Towards Quantifying The Privacy Of Redacted Text
Vaibhav Gusain, Douglas Leith
TL;DR
This work tackles the problem of quantifying privacy for redacted text by leveraging transformer-based reconstructions (notably BART) to generate multiple plausible originals. It proposes a k-anonymity-inspired framework that uses top reconstructions, sentence embeddings, and a gibberish-detection/overlap quality proxy to gauge privacy, while evaluating privacy-attack success via a TFIDF+logistic regression classifier trained on available data. Across multiple datasets and redaction levels, the study shows a clear trade-off: higher redaction increases privacy but reduces utility, with a threshold region where reconstruction quality and attack effectiveness shift rapidly.
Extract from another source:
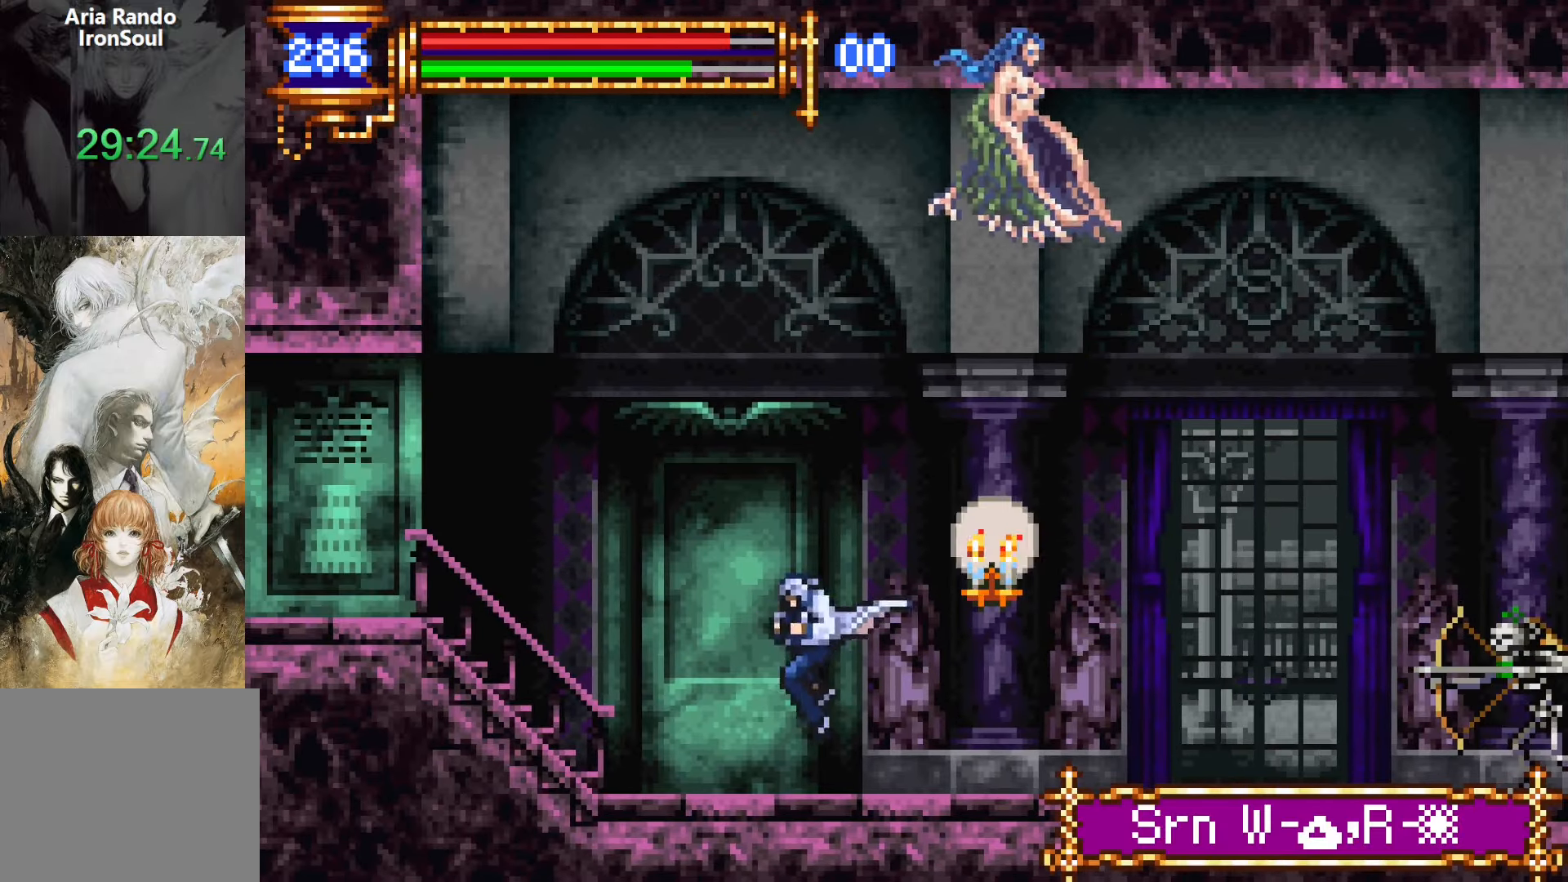
{"buttons": ["DPAD_LEFT"], "events": [[234, "CROSS", "down"], [317, "CROSS", "up"]]}
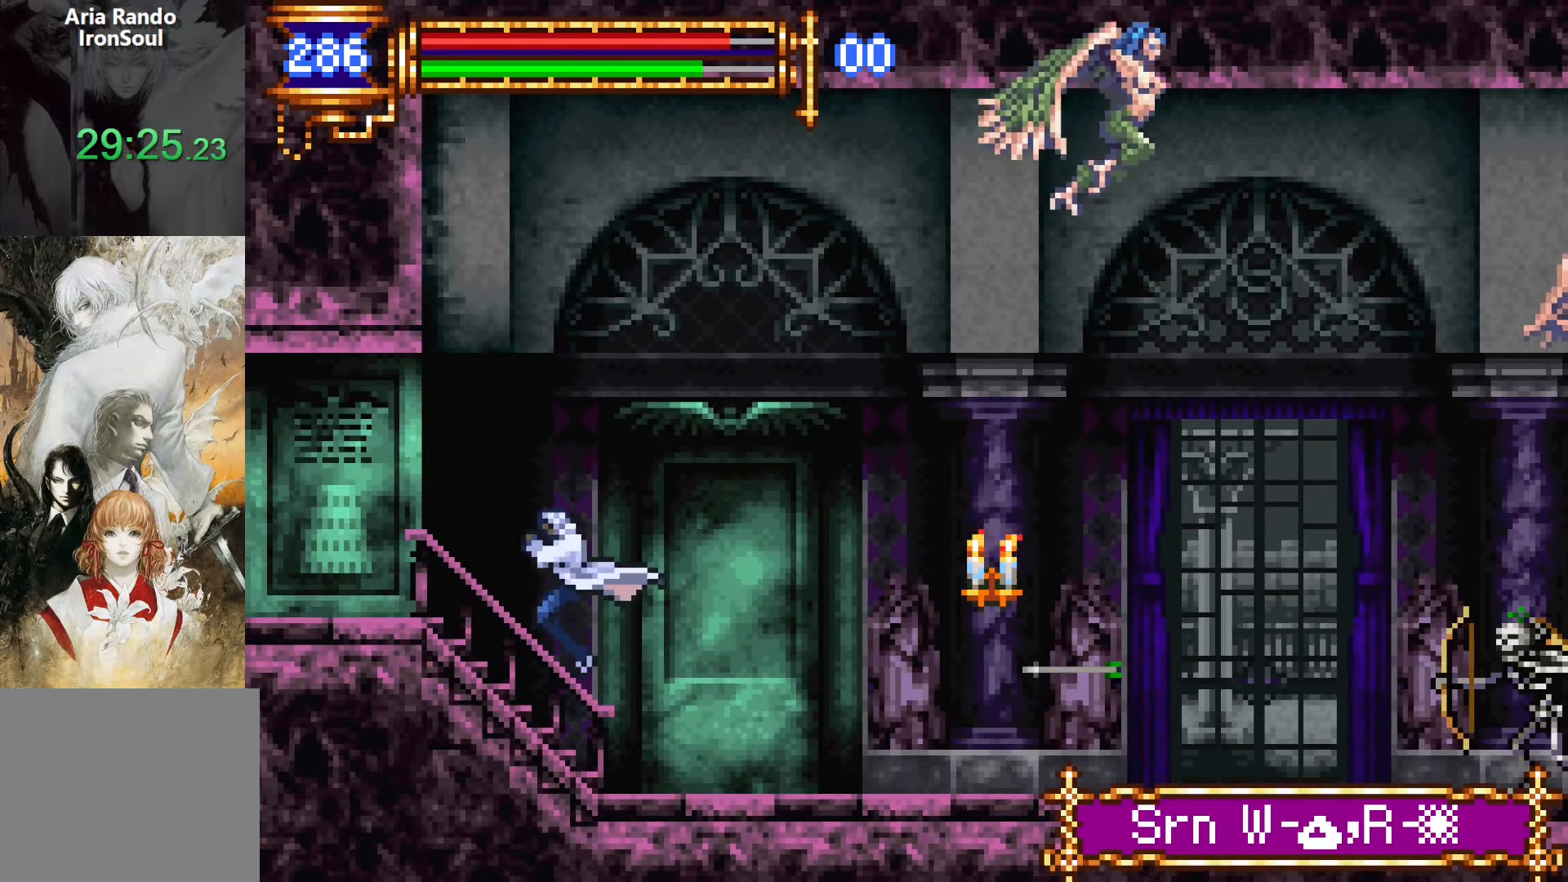
{"buttons": ["DPAD_LEFT"], "events": [[167, "CROSS", "down"], [234, "CROSS", "up"], [434, "CROSS", "down"], [484, "CROSS", "up"]]}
The work contributes a practical methodology for estimating redacted-text privacy, highlights a potential path toward a clustering-based $k$-anonymity analogue, and suggests that redaction strategies should be tailored to the desired privacy guarantees and threat model.
Abstract
In this paper we propose use of a k-anonymity-like approach for evaluating the privacy of redacted text. Given a piece of redacted text we use a state of the art transformer-based deep learning network to reconstruct the original text. This generates multiple full texts that are consistent with the redacted text, i.e. which are grammatical, have the same non-redacted words etc, and represents each of these using an embedding vector that captures sentence similarity. In this way we can estimate the number, diversity and quality of full text consistent with the redacted text and so evaluate privacy.